Your task ▸ Take the listing below and output it exactly, with no images.

Source data ▸
-*-*-

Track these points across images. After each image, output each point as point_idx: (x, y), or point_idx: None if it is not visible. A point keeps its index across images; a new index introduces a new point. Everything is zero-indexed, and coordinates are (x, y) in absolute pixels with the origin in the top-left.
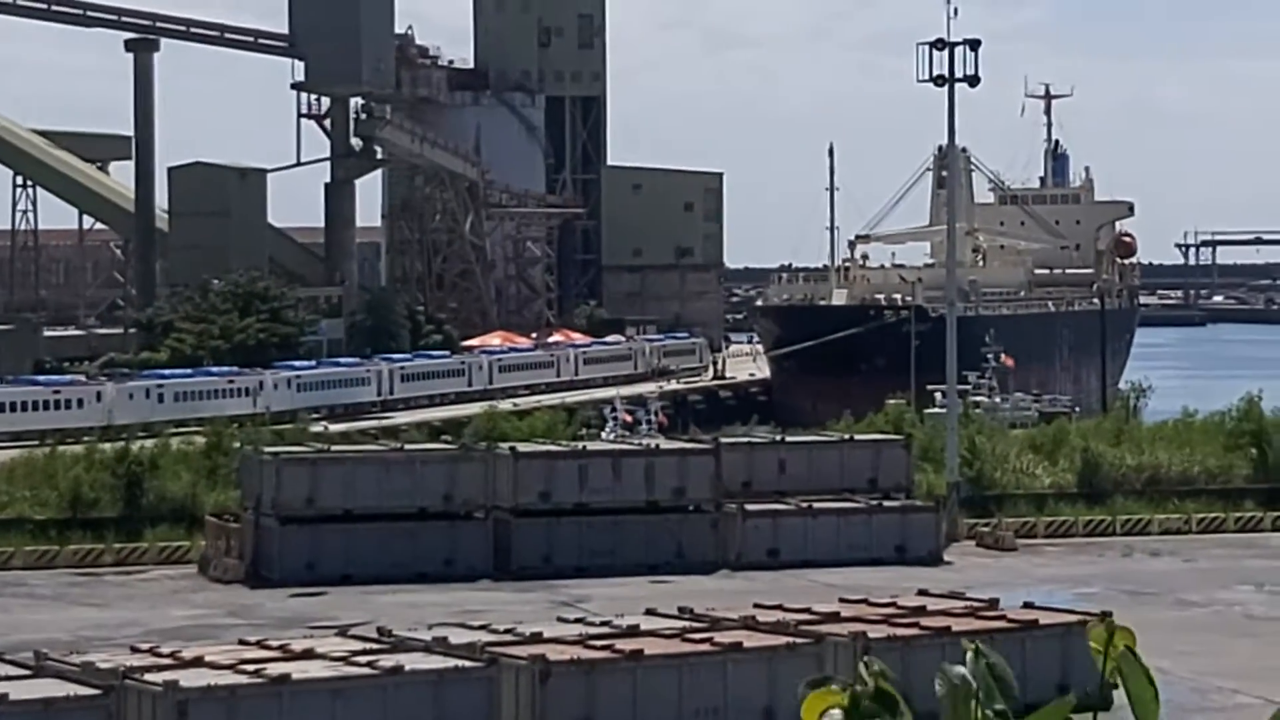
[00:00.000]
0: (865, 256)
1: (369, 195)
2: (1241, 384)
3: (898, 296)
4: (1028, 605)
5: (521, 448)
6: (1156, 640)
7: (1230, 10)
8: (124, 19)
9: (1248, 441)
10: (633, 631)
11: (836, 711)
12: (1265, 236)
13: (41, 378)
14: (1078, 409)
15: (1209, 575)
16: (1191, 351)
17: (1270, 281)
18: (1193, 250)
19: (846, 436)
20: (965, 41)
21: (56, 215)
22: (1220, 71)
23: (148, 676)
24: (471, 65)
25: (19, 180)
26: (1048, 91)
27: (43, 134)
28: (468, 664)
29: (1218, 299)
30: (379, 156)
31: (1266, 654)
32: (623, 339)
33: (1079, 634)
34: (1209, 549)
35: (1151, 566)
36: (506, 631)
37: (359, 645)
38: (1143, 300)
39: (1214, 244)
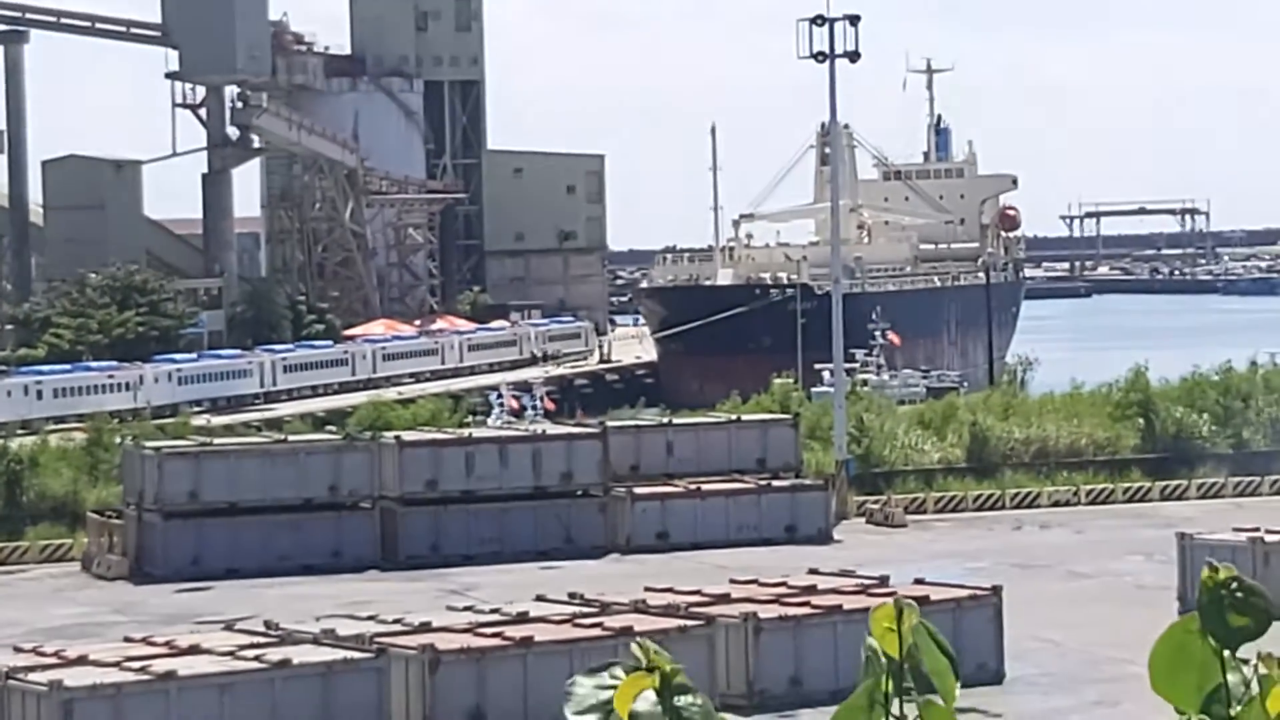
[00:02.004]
0: (750, 236)
1: (247, 185)
2: (1128, 355)
3: (783, 275)
4: (919, 581)
5: (407, 436)
6: (1048, 612)
7: None
8: None
9: (1135, 412)
10: (522, 618)
11: (650, 693)
12: (1149, 207)
13: None
14: (965, 383)
15: (1099, 546)
16: (1077, 323)
17: (1154, 252)
18: (1077, 222)
19: (734, 417)
20: (845, 17)
21: None
22: (1102, 43)
23: (32, 676)
24: (348, 51)
25: None
26: (929, 66)
27: None
28: (356, 655)
29: (1103, 270)
30: (256, 145)
31: (1158, 623)
32: (507, 324)
33: (970, 609)
34: (1098, 520)
35: (1041, 539)
36: (395, 622)
37: (246, 639)
38: (1028, 273)
39: (1098, 215)
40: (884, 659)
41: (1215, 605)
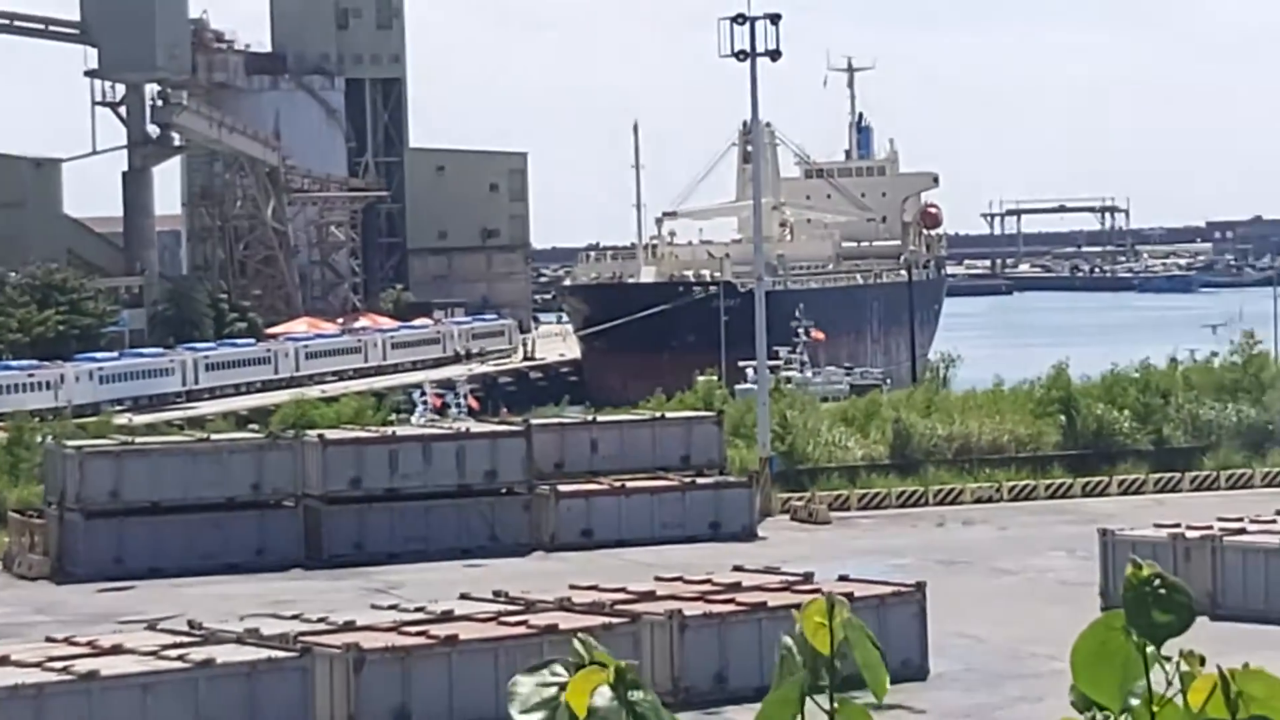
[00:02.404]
0: (673, 233)
1: (168, 183)
2: (1049, 351)
3: (706, 273)
4: (842, 578)
5: (330, 434)
6: (971, 609)
7: None
8: None
9: (1056, 409)
10: (447, 617)
11: (605, 688)
12: (1069, 205)
13: None
14: (888, 381)
15: (1021, 542)
16: (999, 320)
17: (1075, 249)
18: (998, 220)
19: (658, 415)
20: (766, 16)
21: None
22: (1023, 42)
23: None
24: (269, 49)
25: None
26: (850, 64)
27: None
28: (280, 655)
29: (1023, 268)
30: (177, 143)
31: (1080, 619)
32: (430, 322)
33: (894, 605)
34: (1020, 516)
35: (964, 535)
36: (319, 621)
37: (169, 639)
38: (950, 270)
39: (1019, 213)
40: (799, 655)
41: (1139, 602)
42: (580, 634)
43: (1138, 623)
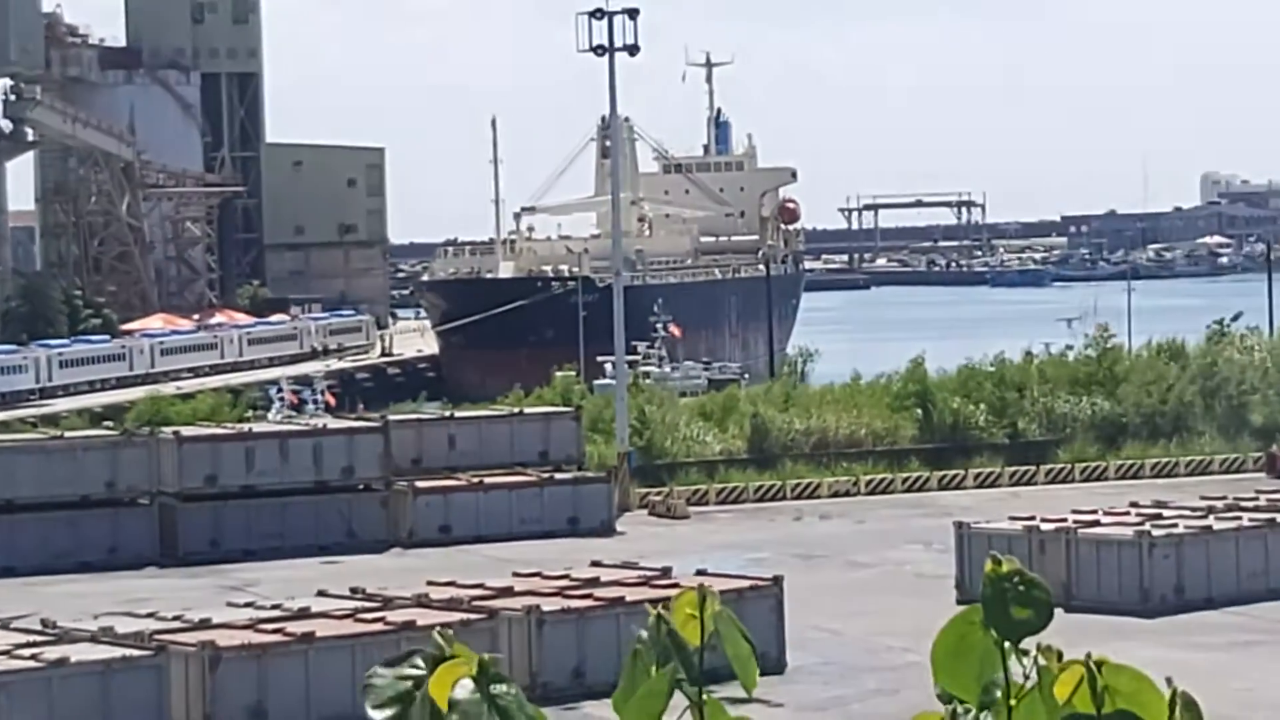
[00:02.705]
0: (531, 229)
1: (21, 178)
2: (906, 345)
3: (564, 268)
4: (700, 572)
5: (185, 431)
6: (828, 602)
7: None
8: None
9: (913, 403)
10: (303, 614)
11: (467, 680)
12: (925, 199)
13: None
14: (747, 375)
15: (878, 536)
16: (857, 315)
17: (931, 244)
18: (855, 214)
19: (516, 410)
20: (624, 11)
21: None
22: (882, 37)
23: None
24: (123, 43)
25: None
26: (708, 59)
27: None
28: (135, 653)
29: (881, 262)
30: (30, 139)
31: (936, 612)
32: (287, 318)
33: (752, 599)
34: (877, 510)
35: (822, 529)
36: (174, 619)
37: (22, 638)
38: (808, 265)
39: (876, 208)
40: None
41: (998, 598)
42: (440, 628)
43: (996, 619)
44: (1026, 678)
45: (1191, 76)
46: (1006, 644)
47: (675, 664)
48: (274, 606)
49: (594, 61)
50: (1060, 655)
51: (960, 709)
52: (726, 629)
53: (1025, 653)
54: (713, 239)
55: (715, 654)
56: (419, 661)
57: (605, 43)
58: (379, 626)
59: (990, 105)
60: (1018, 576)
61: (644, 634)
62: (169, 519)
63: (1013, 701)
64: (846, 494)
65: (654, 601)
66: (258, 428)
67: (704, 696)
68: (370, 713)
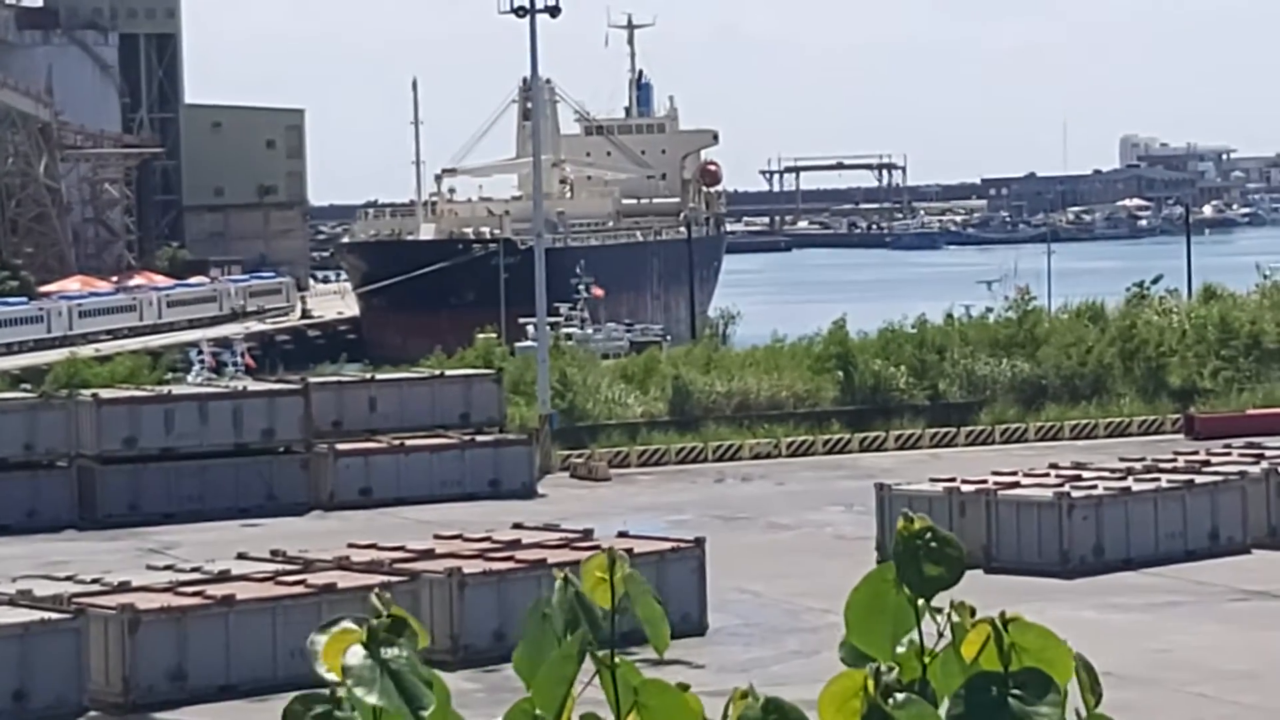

-*-*-

Answer below ▸
Track these points across images. After each image, output each point as point_idx: (x, y), or point_idx: None if it is not visible. A point keeps its index across images; a new index introduces a new point. Everything is zero-indexed, and coordinates are (x, y) in absolute pixels with the origin in the top-left.
[00:00.000]
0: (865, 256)
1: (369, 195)
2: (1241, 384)
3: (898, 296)
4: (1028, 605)
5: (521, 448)
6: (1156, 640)
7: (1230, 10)
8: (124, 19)
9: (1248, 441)
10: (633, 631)
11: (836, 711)
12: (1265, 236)
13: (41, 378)
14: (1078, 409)
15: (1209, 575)
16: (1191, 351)
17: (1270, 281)
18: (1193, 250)
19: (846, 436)
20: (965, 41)
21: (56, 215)
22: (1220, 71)
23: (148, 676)
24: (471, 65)
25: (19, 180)
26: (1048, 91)
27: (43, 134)
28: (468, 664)
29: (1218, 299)
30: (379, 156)
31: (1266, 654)
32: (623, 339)
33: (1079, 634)
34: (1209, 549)
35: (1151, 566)
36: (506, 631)
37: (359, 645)
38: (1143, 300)
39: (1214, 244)
[00:02.004]
0: (750, 236)
1: (247, 185)
2: (1128, 355)
3: (783, 275)
4: (919, 581)
5: (407, 436)
6: (1048, 612)
7: None
8: None
9: (1135, 412)
10: (522, 618)
11: (650, 693)
12: (1149, 207)
13: None
14: (965, 383)
15: (1099, 546)
16: (1077, 323)
17: (1154, 252)
18: (1077, 222)
19: (734, 417)
20: (845, 17)
21: None
22: (1102, 43)
23: (32, 676)
24: (348, 51)
25: None
26: (929, 66)
27: None
28: (356, 655)
29: (1103, 270)
30: (256, 145)
31: (1158, 623)
32: (507, 324)
33: (970, 609)
34: (1098, 520)
35: (1041, 539)
36: (395, 622)
37: (246, 639)
38: (1028, 273)
39: (1098, 215)
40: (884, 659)
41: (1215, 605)
[00:02.404]
0: (673, 233)
1: (168, 183)
2: (1049, 351)
3: (706, 273)
4: (842, 578)
5: (330, 434)
6: (971, 609)
7: None
8: None
9: (1056, 409)
10: (447, 617)
11: (605, 688)
12: (1069, 205)
13: None
14: (888, 381)
15: (1021, 542)
16: (999, 320)
17: (1075, 249)
18: (998, 220)
19: (658, 415)
20: (766, 16)
21: None
22: (1023, 42)
23: None
24: (269, 49)
25: None
26: (850, 64)
27: None
28: (280, 655)
29: (1023, 268)
30: (177, 143)
31: (1080, 619)
32: (430, 322)
33: (894, 605)
34: (1020, 516)
35: (964, 535)
36: (319, 621)
37: (169, 639)
38: (950, 270)
39: (1019, 213)
40: (799, 655)
41: (1139, 602)
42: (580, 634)
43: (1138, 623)
[00:02.705]
0: (531, 229)
1: (21, 178)
2: (906, 345)
3: (564, 268)
4: (700, 572)
5: (185, 431)
6: (828, 602)
7: None
8: None
9: (913, 403)
10: (303, 614)
11: (467, 680)
12: (925, 199)
13: None
14: (747, 375)
15: (878, 536)
16: (857, 315)
17: (931, 244)
18: (855, 214)
19: (516, 410)
20: (624, 11)
21: None
22: (882, 37)
23: None
24: (123, 43)
25: None
26: (708, 59)
27: None
28: (135, 653)
29: (881, 262)
30: (30, 139)
31: (936, 612)
32: (287, 318)
33: (752, 599)
34: (877, 510)
35: (822, 529)
36: (174, 619)
37: (22, 638)
38: (808, 265)
39: (876, 208)
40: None
41: (998, 598)
42: (440, 628)
43: (996, 619)
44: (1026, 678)
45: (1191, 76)
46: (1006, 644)
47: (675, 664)
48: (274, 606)
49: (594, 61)
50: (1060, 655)
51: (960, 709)
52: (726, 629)
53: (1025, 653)
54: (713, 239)
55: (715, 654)
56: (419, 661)
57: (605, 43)
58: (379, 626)
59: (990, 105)
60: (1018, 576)
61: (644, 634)
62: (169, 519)
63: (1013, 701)
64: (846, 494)
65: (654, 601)
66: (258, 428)
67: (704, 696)
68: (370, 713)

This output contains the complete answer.